SNEF reminds employers to retrench responsibly despite business troubles

This comes amid a resurgence in high-profile mass layoffs that hit the technology and finance sectors in recent weeks. PHOTO: ST FILE

SINGAPORE – Singapore’s trade union for employers has reminded its members to responsibly manage excess manpower and retrench workers only as a last resort.

The Singapore National Employers Federation’s (SNEF) statement on Jan 11 follows similar comments made recently by its partners in the labour movement and Government.

They come amid a resurgence in high-profile mass layoffs that hit the technology and finance sectors in recent weeks, harking back to the widespread retrenchments when the Covid-19 pandemic abated.

SNEF said the latest finalised labour data from the Ministry of Manpower for the third quarter of 2023 showed a rise in the number and incidence of retrenchments.

It also noted that retrenching employers cited reorganisation or restructuring as the main reason for retrenchments.

“Coupled with subdued external demand, increased cost pressures, and concerns of a recession, it may be necessary for some employers to make reductions to their workforce, in order to remain sustainable,” SNEF said.

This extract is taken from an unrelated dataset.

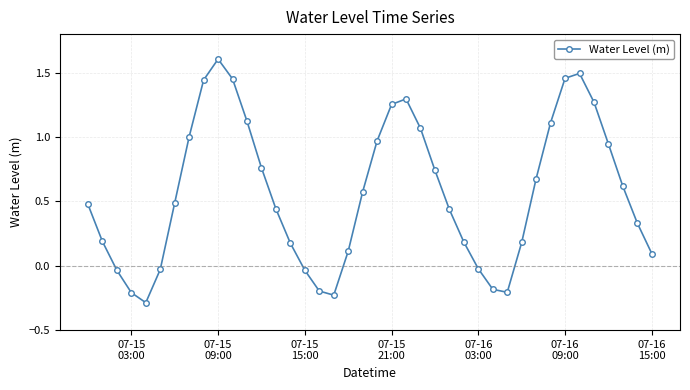

What is the maximum value shown in the chart?

1.6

Still, retrenchments should be considered as a measure of last resort, after redeploying and reskilling as many workers as possible, it said. “Employers recognise the need to take a long-term view of their manpower needs, and preserve jobs even as they transform, as this will allow them to retain capacity and capability within the organisation.”

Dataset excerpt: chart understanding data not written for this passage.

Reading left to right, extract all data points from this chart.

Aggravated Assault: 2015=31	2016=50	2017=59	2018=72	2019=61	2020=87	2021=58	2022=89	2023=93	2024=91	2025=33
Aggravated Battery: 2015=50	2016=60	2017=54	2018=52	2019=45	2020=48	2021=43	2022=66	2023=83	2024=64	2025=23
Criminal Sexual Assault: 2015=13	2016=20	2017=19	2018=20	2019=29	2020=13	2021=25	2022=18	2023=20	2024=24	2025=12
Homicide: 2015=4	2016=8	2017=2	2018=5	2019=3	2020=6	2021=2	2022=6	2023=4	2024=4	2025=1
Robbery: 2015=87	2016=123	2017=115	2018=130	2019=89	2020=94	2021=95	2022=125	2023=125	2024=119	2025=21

Regional e-commerce firm Lazada is the most prominent company to have laid off workers in Singapore recently. It reportedly let go about 100 workers here between Jan 3 and 5 as part of wider plans to cut 25 per cent to 50 per cent of its South-East Asian head count.

The unionised firm drew flak from workers, the public and the Food, Drinks and Allied Workers Union over the quantum of severance payouts, treatment of affected staff, and its failure to inform the union of the exercise in advance.

Lazada operates under the Alibaba International Digital Commerce (AIDC) business unit of the Chinese tech behemoth.

The timing of the layoffs has increased speculation of an upcoming initial public offering in the United States for AIDC.

On Jan 8, San Francisco-based Unity Software, which makes software used by video game creators, outlined plans to cut 25 per cent of its workforce, or 1,800 jobs.

Unity said in November 2023 that it would shut down offices in 14 locations, including Singapore.

Amazon-owned streaming service Twitch announced on Jan 11 an exercise to cut over 500 jobs, including an undisclosed number in Singapore.

SNEF advised employers to familiarise themselves with the Tripartite Advisory on Managing Excess Manpower and Responsible Retrenchment, which was updated in January 2023.

The updated advisory includes a checklist to assist and guide employers in managing their excess manpower, preserving jobs and conducting retrenchment exercises responsibly, it added.

“SNEF, as a trade union of employers, can represent the interests of employers, and employers should reach out to SNEF for assistance.

“SNEF, together with our tripartite partners, stand ready to help employers implement (the tripartite advisory) and to resolve issues early and amicably.”

Retrenchment decisions are likely to be a response to the broader economic environment and specific challenges faced by individual firms, said Mr Jester Koh, associate economist at UOB.

Mr Koh added that the specific challenges are idiosyncratic in nature and depend on the firm’s business outlook, cost structure and future strategic plans.

“However, more broadly, elevated business costs could weigh on profit margins and pressure firms to reduce costs by laying off workers.”

He noted that MOM’s latest labour market data has shown that retrenchments tended to be more concentrated in externally-oriented sectors such as wholesale trade and transportation and storage, where activities have likely troughed.

He added: “Labour market conditions in these sectors could improve towards the end of 2024 as external demand picks up, alongside an expected upturn in the electronics and broader goods trade cycle.

“In addition, major central banks such as the United States’ Federal Reserve could begin lowering policy rates towards the middle of 2024, supporting consumption and investment.”